## Texto del documento:
____________
Se nos antoja difícil de asimilar que aquéllos que van perdiendo facultades, vencidos ante una senectud que se apodera del cuerpo pero, sobre todo, de su mente, sean los mismos con los que compartíamos bocadillos y paseos en los pinares de Cuenca; o que la anciana que ahora apenas recuerda su nombre fuera la misma atareada y jovial madre que nos tapaba cada noche, después de un breve rezo. No obstante, entiendo que debemos esforzarnos en mantener firmemente la voluntad de verlas tan sólo con los ojos de la generosidad y del agradecimiento, y no de la angustia por su deterioro, porque, cuando esto último nos sucede, el tiempo se convierte en vencedor en una batalla donde consigue arrebatarnos todo aquello tan mágico que vivimos a su lado.
____________
## Entradas:
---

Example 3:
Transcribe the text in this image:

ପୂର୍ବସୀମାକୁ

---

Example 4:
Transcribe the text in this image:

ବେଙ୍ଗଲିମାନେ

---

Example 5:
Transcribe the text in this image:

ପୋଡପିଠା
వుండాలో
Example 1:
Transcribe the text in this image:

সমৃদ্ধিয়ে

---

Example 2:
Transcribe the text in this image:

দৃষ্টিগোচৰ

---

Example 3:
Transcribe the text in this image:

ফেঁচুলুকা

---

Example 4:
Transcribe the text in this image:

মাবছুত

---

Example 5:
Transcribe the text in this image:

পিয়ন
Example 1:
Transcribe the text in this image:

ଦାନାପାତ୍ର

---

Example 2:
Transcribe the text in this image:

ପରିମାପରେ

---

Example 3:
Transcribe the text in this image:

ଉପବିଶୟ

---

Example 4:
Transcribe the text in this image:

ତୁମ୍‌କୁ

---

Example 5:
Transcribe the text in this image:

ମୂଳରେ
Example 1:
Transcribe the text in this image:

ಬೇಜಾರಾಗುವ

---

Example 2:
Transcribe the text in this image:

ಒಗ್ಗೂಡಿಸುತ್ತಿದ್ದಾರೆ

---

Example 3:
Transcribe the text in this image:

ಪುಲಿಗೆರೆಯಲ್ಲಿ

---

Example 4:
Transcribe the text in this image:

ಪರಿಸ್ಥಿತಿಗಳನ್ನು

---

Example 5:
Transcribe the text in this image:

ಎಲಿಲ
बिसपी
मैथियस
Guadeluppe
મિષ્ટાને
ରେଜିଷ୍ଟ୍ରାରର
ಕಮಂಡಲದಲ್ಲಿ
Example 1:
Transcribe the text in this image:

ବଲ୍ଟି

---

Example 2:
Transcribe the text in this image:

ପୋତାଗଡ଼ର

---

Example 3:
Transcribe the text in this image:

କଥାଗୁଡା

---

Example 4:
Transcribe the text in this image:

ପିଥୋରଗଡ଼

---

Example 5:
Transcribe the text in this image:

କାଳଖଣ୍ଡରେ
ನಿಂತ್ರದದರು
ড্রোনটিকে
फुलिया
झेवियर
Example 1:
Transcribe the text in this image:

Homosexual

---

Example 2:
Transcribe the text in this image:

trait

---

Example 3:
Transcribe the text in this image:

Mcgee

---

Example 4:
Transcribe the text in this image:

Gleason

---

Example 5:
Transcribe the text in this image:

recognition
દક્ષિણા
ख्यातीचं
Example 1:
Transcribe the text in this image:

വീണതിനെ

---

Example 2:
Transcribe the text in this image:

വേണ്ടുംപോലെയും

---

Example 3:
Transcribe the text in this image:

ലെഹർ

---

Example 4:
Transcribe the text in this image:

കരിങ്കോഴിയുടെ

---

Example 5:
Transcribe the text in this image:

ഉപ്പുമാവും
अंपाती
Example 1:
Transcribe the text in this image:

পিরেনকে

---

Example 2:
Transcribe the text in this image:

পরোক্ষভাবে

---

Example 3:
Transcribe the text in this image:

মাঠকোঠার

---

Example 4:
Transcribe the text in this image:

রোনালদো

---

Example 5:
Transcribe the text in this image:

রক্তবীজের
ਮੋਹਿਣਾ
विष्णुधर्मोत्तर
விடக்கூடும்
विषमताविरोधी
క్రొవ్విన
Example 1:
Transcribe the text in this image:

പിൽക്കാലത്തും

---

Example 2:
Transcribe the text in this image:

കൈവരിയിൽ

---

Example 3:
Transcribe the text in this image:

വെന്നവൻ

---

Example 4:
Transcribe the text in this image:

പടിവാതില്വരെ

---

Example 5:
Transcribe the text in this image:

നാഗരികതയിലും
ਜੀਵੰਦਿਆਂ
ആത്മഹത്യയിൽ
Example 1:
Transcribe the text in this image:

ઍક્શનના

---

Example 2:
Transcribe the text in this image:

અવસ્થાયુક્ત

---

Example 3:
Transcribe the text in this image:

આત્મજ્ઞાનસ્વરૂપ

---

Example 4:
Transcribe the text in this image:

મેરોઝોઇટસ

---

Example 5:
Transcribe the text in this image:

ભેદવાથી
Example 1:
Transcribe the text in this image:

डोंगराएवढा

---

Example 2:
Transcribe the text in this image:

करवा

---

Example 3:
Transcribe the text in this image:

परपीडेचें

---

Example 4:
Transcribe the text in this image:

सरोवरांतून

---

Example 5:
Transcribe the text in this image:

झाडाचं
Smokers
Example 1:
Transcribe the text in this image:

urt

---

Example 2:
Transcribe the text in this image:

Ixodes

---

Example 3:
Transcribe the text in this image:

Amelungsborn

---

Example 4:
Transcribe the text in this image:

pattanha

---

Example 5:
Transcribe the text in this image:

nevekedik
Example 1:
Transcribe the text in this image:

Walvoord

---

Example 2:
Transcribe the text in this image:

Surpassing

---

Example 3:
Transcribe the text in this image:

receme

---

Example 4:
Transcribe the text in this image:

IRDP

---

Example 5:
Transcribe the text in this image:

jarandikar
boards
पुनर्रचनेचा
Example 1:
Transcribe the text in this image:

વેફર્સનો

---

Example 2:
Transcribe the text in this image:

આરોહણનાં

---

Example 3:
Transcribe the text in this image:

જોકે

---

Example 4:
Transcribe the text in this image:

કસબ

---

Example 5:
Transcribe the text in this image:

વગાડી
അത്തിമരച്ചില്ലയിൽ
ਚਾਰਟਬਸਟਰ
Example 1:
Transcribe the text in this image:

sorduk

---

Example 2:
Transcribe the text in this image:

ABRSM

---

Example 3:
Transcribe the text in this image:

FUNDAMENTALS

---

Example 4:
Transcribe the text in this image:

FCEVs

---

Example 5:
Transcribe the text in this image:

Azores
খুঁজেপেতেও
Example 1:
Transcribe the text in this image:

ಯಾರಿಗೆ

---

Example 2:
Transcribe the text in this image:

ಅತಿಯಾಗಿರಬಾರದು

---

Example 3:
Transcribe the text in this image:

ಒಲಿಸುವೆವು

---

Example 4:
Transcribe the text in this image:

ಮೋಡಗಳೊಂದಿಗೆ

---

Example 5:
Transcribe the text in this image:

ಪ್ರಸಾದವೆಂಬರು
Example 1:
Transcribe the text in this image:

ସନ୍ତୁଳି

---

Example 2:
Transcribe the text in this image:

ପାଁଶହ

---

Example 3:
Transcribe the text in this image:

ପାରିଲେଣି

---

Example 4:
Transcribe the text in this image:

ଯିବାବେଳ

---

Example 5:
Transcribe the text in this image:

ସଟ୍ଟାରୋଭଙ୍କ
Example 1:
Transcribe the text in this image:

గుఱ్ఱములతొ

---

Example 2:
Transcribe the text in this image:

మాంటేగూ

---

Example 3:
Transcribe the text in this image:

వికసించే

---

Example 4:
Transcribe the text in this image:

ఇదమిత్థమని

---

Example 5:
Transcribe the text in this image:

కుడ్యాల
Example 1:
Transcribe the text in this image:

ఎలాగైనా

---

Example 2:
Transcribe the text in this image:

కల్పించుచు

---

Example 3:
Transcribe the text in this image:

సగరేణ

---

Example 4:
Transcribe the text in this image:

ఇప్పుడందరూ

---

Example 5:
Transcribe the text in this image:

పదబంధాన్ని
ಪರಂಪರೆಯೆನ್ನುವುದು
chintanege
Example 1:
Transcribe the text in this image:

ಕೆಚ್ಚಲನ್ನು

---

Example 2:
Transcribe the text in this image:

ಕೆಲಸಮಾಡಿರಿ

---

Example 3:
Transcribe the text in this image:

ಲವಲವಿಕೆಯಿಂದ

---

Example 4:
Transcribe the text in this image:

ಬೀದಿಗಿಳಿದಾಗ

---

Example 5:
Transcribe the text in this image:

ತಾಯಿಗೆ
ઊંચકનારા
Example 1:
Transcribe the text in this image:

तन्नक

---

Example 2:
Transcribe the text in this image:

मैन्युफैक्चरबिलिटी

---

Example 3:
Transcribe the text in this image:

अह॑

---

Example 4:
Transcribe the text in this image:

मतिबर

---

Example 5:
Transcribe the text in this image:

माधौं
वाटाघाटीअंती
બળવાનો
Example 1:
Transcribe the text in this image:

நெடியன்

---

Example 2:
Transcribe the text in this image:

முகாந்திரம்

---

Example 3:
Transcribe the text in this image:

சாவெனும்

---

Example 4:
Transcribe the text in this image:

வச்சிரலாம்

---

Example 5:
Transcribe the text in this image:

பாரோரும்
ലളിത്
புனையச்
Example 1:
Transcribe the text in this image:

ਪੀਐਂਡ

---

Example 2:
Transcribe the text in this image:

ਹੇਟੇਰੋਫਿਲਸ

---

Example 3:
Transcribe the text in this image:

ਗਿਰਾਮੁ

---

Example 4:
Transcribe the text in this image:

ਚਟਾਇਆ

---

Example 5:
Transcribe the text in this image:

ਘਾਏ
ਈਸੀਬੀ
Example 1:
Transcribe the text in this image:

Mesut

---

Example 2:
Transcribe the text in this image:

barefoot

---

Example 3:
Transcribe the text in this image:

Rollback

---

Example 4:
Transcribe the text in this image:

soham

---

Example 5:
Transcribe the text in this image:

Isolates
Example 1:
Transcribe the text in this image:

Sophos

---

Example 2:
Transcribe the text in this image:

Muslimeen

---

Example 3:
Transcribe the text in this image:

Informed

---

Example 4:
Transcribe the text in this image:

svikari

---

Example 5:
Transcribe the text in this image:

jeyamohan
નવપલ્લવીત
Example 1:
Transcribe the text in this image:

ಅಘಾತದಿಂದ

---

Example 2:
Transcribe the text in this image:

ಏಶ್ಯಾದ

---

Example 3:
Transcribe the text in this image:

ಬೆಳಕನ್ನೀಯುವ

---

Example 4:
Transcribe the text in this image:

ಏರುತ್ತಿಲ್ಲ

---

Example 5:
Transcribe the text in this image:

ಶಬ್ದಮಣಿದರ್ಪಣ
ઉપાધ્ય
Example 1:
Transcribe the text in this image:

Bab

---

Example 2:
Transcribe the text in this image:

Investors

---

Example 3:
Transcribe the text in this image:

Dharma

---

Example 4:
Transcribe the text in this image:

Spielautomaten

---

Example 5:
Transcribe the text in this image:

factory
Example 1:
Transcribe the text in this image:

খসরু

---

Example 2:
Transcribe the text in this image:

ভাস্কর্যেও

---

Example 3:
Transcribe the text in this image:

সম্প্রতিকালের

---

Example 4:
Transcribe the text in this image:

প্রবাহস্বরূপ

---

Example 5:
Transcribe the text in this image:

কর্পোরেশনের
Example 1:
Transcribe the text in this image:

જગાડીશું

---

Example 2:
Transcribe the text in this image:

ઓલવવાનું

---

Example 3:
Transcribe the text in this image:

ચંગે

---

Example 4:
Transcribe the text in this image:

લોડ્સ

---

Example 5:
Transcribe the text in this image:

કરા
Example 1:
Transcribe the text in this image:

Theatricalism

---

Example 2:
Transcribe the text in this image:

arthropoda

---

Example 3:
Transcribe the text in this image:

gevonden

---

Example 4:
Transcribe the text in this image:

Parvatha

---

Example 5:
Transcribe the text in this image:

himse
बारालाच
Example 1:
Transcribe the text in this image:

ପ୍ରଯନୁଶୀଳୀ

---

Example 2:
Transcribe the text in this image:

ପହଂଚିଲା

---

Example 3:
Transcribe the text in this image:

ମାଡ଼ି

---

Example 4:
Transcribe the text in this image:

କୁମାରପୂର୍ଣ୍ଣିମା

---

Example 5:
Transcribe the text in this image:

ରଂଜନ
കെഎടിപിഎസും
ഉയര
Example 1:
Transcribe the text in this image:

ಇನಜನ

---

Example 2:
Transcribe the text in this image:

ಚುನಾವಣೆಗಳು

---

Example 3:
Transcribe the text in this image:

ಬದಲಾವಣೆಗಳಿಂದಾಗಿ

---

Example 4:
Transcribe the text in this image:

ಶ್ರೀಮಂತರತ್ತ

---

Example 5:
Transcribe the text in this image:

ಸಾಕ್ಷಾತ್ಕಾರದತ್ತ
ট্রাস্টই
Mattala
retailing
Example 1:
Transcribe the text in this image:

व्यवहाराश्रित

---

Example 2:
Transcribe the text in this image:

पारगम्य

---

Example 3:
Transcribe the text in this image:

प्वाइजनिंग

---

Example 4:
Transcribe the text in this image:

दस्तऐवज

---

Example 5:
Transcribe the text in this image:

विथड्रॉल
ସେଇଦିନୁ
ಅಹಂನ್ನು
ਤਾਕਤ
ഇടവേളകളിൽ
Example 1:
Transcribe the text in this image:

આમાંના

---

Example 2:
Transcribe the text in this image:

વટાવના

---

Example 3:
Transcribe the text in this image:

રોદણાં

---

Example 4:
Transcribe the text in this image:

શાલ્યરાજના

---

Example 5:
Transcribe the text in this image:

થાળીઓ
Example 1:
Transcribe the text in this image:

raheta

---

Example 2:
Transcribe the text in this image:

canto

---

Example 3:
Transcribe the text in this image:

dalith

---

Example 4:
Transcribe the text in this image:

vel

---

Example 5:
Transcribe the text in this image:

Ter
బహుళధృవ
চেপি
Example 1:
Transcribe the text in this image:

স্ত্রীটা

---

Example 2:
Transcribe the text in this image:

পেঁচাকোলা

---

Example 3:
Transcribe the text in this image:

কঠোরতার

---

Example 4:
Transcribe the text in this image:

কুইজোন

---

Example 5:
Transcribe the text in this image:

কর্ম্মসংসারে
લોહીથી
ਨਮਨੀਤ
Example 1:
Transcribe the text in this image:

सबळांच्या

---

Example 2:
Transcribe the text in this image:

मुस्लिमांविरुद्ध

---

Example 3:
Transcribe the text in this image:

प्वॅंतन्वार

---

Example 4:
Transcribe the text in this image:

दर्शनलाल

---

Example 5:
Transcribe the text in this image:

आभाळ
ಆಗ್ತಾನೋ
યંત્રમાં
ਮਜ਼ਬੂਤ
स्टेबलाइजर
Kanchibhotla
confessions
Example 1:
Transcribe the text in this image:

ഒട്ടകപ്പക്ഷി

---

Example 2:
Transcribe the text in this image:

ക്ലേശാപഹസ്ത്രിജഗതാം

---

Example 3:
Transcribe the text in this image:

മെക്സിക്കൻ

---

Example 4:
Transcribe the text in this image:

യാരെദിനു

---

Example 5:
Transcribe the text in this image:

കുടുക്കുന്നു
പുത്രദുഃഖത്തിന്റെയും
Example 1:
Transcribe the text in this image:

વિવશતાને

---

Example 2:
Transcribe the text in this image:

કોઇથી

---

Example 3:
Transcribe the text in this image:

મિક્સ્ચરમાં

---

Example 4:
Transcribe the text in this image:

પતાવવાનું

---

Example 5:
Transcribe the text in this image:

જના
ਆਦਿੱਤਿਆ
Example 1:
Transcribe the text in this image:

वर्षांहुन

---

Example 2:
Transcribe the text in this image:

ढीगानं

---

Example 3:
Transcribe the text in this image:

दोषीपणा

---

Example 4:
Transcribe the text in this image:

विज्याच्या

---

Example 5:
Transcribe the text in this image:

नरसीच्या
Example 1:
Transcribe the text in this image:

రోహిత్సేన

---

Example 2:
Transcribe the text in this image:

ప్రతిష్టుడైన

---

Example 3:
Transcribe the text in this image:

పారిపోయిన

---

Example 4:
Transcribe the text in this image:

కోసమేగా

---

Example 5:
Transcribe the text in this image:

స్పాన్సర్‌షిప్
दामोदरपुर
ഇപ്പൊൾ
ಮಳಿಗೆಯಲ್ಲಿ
____________
## Instrucción:
Por favor, enumera en orden de aparición todas las palabras que llevan tilde en el texto sobre la vejez de los seres queridos.

## Resultado:
difícil, aquéllos, compartíamos, después, sólo, último, mágico